Soltanto un testo e una canzone nascono svincolati. Un testo nasce in autonomia in seguito a un evento fastidioso particolare che mi colpisce: le parole vengono scritte di getto, cercando di rispettare una metrica coerente per strofe, ritornello, inciso… e a volte c’è anche un’idea di massima di motivetto. Anche “C’è di mezzo il mare” e “Gabriele” nascono prima nel testo. La musica nasce in altri momenti: solitamente da solo nascono giri improvvisati, arpeggi, riff e melodie che vengono fissati registrandoli per non perdere “il momento”. Non scrivo musica con il pentagramma, quindi tutto deve essere salvato in un file audio.
Ad esempio il riff di “Gabriele” era nato in una jam session con amici musicisti, registrato e lasciato sedimentare… poi è stato ripreso per l’occasione e inserito nel brano. Nel mood ironico della canzone è perfetto.

Una canzone che viene fuori con delle sorprese è “il dio che è in me”. Ricordi lo stato emotivo che vivevi quando hai scritto questa canzone? C’è stato un episodio che ti ha ispirato per questa canzone?
“Il Dio che è in me” nasce dopo una riflessione relativa alla facilità con cui le persone si prendono in giro, pensando che c’è un Dio che sa tutto di noi e ci guarda dall’alto. Penso che nell’immaginario collettivo questa sia l’idea di Dio: maschio, barbuto, età della pensione, su una nuvola con fulmini pronti al lancio… scherzi a parte, la mia idea è quella del cambio di prospettiva: se Dio non fosse esterno a noi, ma dentro di noi? Noi al nostro interno siamo Dio, siamo creatori della nostra vita. Siamo responsabili grazie al libero arbitrio di ogni nostra azione e quindi di ogni direzione che la nostra vita prenderà. Sotto quest’ottica ogni aspetto della vita sarà creato da noi e non dalla fortuna…

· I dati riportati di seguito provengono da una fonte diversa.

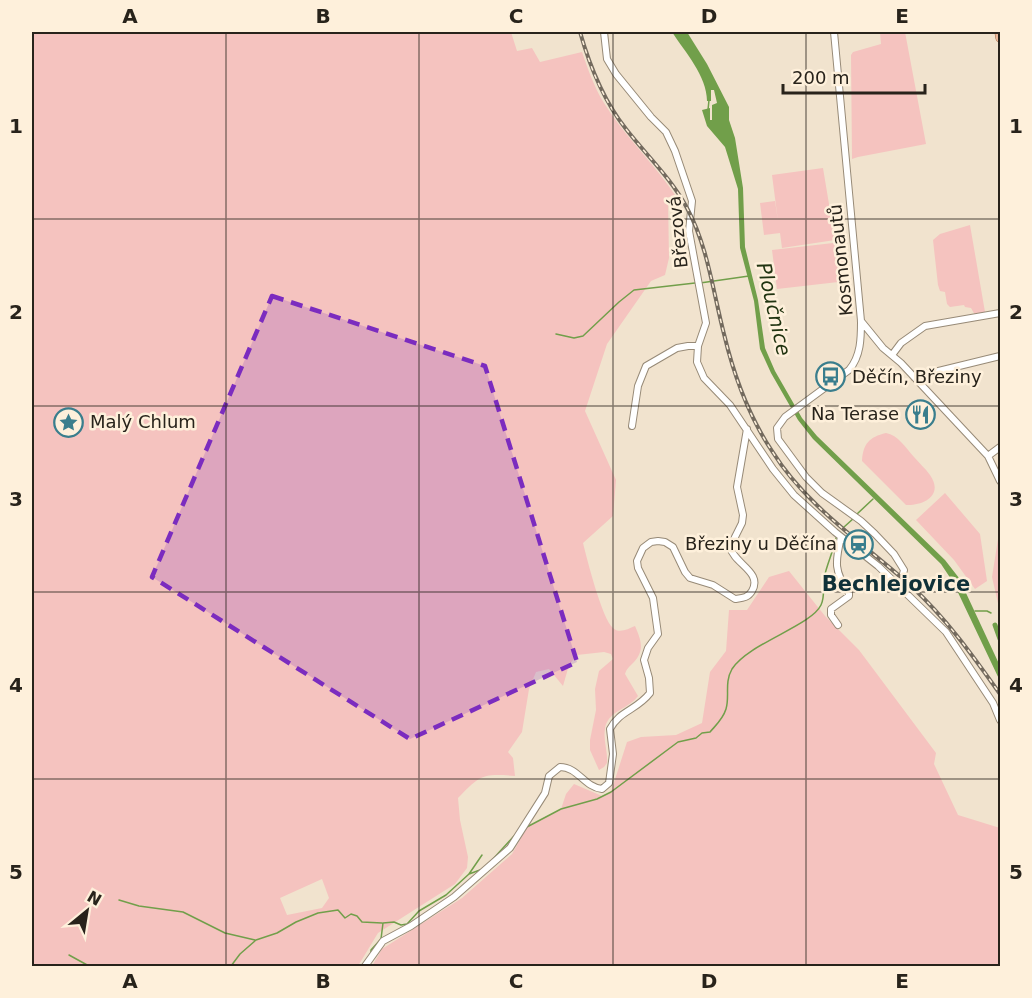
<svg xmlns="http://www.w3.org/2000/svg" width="1032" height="998" font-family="'DejaVu Sans',sans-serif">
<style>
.green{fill:#f5c3bf;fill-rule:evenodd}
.water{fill:#719f4a}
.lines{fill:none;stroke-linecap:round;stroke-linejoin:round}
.stream{stroke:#719f4a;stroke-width:1.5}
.canal{stroke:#719f4a;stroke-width:5}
.minor-casing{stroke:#978a77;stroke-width:8}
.major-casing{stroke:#9e6542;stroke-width:9}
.minor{stroke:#fff;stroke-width:6}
.major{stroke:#ebb89a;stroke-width:8}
.rail-casing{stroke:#736a5e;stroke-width:4}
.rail{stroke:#fef0db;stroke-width:1.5;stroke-dasharray:4.5;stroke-linecap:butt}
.marked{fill:#7b2cbf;fill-opacity:0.2;stroke:#7b2cbf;stroke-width:4.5;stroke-dasharray:12 8;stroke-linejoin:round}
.grid{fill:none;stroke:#28231b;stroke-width:1.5;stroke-opacity:0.55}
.labels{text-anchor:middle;stroke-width:5;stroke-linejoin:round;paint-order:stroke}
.street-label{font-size:18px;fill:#28231b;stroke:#fef0db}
.poi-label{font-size:18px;fill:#28231b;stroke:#fef0db;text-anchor:start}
.water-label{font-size:20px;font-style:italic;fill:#203310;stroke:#fef0db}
.quarter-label{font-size:21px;font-weight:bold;fill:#103138;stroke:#fef0db}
.neatline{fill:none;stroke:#28231b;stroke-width:2}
.grid-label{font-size:20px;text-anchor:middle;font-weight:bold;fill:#28231b}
</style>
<rect width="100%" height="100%" fill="#f1e3ce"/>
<!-- green -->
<path class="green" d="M32 32H511L517 51 532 48 540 62 582 52C588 69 594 87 604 103 625 137 655 164 677 198L668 197 669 258 665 275 651 281 607 344 585 411 616 480 613 516 583 543C587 559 602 619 613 628 619 634 628 629 635 626 641 640 645 650 634 662 629 667 627 668 625 674L638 696C629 709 607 711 605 729 603 740 608 752 607 763L604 767 599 770 590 750V740L596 710 595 689 599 671 613 659 611 654 604 652 577 655 569 665 563 686 549 669 536 672 529 689 522 732 508 752 513 758 515 776C483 773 480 775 458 798L460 820 468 857 467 868 455 884 378 933 358 966H32ZM322 879 329 898 322 908 287 915 280 898Z
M880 32H905L926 144 858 157 852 159 851 55 853 52 881 44Z
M823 168 835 240 782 248 780 233 764 235 760 203 775 201 778 221 772 175Z
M970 225 985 312 975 315 971 308 965 307 964 305 950 307 947 304 945 292 940 291 938 285 933 240 940 234Z
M842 242 847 281 777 289 772 250Z
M886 433C898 435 906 448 914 457 919 463 925 468 930 475 944 495 924 506 906 505L862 461C863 444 869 437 886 433Z
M945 493 980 534 987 581 975 589 954 560 916 520Z
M1000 538V612L992 577 998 539Z
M789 571 825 616 859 650 936 753 934 764 958 815 1000 828V966H372L382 949 462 898 512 854 528 826 561 809 566 794 574 784 602 796 611 792 627 742 641 737 676 735 702 723 710 672 726 651 729 610H747L769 577Z"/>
<!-- water -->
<path class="water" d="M672 32H687L707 64 729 107V120L735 138 743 188 745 247 758 300 765 348 775 371 802 418 817 436 945 560 959 578 1000 666V681L953 582 941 564 813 439 798 420 771 373 760 349 754 301 740 248 738 189 725 147 707 126 702 110 710 108V120H712V105L717 103 714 90H711V101H707C707 76 685 52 672 32Z"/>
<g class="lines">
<!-- stream -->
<path class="stream" d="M708 110 709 100
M700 283 749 276
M556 334 574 338 583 336 619 302 634 290 695 283
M857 514 873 499
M844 527 854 518
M975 611H987L991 613
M525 828 561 809 597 799 611 792 678 742 696 738 702 733 710 732C716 725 723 719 726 709 730 696 724 683 732 669 749 643 811 626 821 605 825 597 823 587 824 578 827 564 833 552 836 538
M493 859 514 836
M469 874 482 855
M119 900 139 906 183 912 225 933 255 940
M371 954V950L381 939 383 923 394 922 401 925 407 924 419 911 446 895 469 874 480 870
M69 955 89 966
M231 966 240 954 256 940 277 933 296 922 318 913 338 910 345 918 351 914 357 916 362 922 382 923"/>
<!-- canal -->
<path class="canal" d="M995 625 1000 639"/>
<defs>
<path id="minor" d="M604 32 607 59 616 74 651 117 666 132 675 151 692 201 689 231 706 323 698 346 697 362 704 378 730 405 773 469 794 495 835 532 878 566 946 632 993 703 1000 720
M834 32 861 321C861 338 861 356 849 370L785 417 777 428 778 439 806 477 822 493 861 521 875 534 894 554 904 570 902 578 897 584
M861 321 883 348 901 363 988 456 1000 481
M892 355 901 343 925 326 1000 313
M914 377 1000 356
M632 426 638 386 646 366 677 348 688 346H698
M988 456 1000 447
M838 625 831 615V609L849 596V593C834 572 835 562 841 537
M365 966 383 941 411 926 454 897 510 848 545 793 549 776 560 767C578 767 584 787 602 789L609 783 613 754 610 729C619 711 637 710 650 693L649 678 644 660 648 648 658 634 653 598 638 568 637 561 643 548 651 542 658 541 665 542 673 547 685 572 690 578 713 585 735 599C742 598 748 598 752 591 763 572 734 564 730 547L742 523 743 515 737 487 747 429"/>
<path id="major" d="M999 32 1000 38"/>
</defs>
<!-- minor casing -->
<use href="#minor" class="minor-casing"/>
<!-- major casing -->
<use href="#major" class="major-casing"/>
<!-- minor -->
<use href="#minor" class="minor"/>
<!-- major -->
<use href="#major" class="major"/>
<defs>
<path id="rail" d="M580 32C590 67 603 100 626 129 647 156 671 178 687 208 708 247 713 292 724 334 734 376 748 415 772 451 807 507 862 542 911 586 946 618 973 656 1000 694"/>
</defs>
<!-- rail casing -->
<use href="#rail" class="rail-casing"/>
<!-- rail -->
<use href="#rail" class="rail"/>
</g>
<!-- marked area -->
<path class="marked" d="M272 296 485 366 577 662 410 739 152 577Z"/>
<!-- grid -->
<path class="grid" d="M226 32V966M419 32V966M613 32V966M806 32V966M32 219H1000M32 406H1000M32 592H1000M32 779H1000"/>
<!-- icons -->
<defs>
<symbol id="bus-ring" viewBox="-11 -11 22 22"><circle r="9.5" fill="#fef0db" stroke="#3a7e8d" stroke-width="1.5"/><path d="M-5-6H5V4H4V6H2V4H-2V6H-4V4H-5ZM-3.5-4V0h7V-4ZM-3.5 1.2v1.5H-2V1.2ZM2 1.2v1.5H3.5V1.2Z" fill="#3a7e8d"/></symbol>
<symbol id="restaurant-ring" viewBox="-11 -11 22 22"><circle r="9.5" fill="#fef0db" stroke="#3a7e8d" stroke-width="1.5"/><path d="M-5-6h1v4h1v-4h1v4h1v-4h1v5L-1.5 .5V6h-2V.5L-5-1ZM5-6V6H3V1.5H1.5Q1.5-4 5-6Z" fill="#3a7e8d"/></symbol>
<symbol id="sight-ring" viewBox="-11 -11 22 22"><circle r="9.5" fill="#fef0db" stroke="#3a7e8d" stroke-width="1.5"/><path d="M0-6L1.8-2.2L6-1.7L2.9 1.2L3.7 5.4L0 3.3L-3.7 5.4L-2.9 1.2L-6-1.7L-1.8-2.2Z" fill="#3a7e8d"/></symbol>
<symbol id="station-ring" viewBox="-11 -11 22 22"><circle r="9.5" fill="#fef0db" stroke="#3a7e8d" stroke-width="1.5"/><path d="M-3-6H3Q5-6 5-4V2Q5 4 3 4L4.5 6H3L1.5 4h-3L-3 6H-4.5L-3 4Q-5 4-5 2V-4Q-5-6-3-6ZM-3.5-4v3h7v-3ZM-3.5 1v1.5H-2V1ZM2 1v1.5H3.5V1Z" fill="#3a7e8d"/></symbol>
</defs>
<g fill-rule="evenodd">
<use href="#bus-ring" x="814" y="360" width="33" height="33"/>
<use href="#restaurant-ring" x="904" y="398" width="33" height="33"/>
<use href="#sight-ring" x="52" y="406" width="33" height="33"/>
<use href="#station-ring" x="842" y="528" width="33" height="33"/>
</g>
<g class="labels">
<!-- street labels -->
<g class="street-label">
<text transform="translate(678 232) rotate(-96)" y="6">Březová</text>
<text transform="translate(841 260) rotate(-96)" y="6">Kosmonautů</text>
</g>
<!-- poi labels -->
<g class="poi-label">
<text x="852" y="383">Děčín, Březiny</text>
<text x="899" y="420" text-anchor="end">Na Terase</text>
<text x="90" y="428">Malý Chlum</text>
<text x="837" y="550" text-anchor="end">Březiny u Děčína</text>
</g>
<!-- water labels -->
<g class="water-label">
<text transform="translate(774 309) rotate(77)" y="7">Ploučnice</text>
</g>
<!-- quarter labels -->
<g class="quarter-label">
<text x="896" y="591">Bechlejovice</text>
</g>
</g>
<!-- border -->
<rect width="1032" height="998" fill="none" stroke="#fef0db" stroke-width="66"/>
<!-- north arrow -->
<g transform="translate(87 911) rotate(30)" stroke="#fef0db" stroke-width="4.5" paint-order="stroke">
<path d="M0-4.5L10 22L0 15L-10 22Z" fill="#28231b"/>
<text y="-9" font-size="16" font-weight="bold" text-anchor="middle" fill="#28231b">N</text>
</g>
<!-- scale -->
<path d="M783 84v9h142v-9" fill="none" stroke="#28231b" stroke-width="3"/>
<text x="792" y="84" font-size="18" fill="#28231b" stroke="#fef0db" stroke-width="4.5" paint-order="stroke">200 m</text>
<rect x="33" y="33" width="966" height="932" class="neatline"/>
<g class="grid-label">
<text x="130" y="23">A</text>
<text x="323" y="23">B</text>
<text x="516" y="23">C</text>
<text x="709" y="23">D</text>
<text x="902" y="23">E</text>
<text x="16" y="133">1</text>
<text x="1016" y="133">1</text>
<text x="16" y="319">2</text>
<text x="1016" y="319">2</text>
<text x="16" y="506">3</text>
<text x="1016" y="506">3</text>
<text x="16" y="692">4</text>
<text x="1016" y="692">4</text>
<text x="16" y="879">5</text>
<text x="1016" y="879">5</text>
<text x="130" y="988">A</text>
<text x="323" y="988">B</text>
<text x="516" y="988">C</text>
<text x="709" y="988">D</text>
<text x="902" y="988">E</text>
</g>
</svg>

Un album che parla di fragilità e cadute. Quanto ti rappresenta?
Al 100%. Cadute e lividi, ossa rotte e riaggiustate compresi.

Tre motivi per cui consiglieresti di ascoltare i tuoi “Caduti liberi”?
Ascoltando Caduti Liberi si ascoltano messaggi semplici, universali, messi in musica.

L’album va ascoltato perché:
– Tutti abbiamo ossa rotte che possono riaggiustarsi.
– Tutti abbiamo paura di cambiare.
– Tutti abbiamo dentro di noi le risorse per farlo.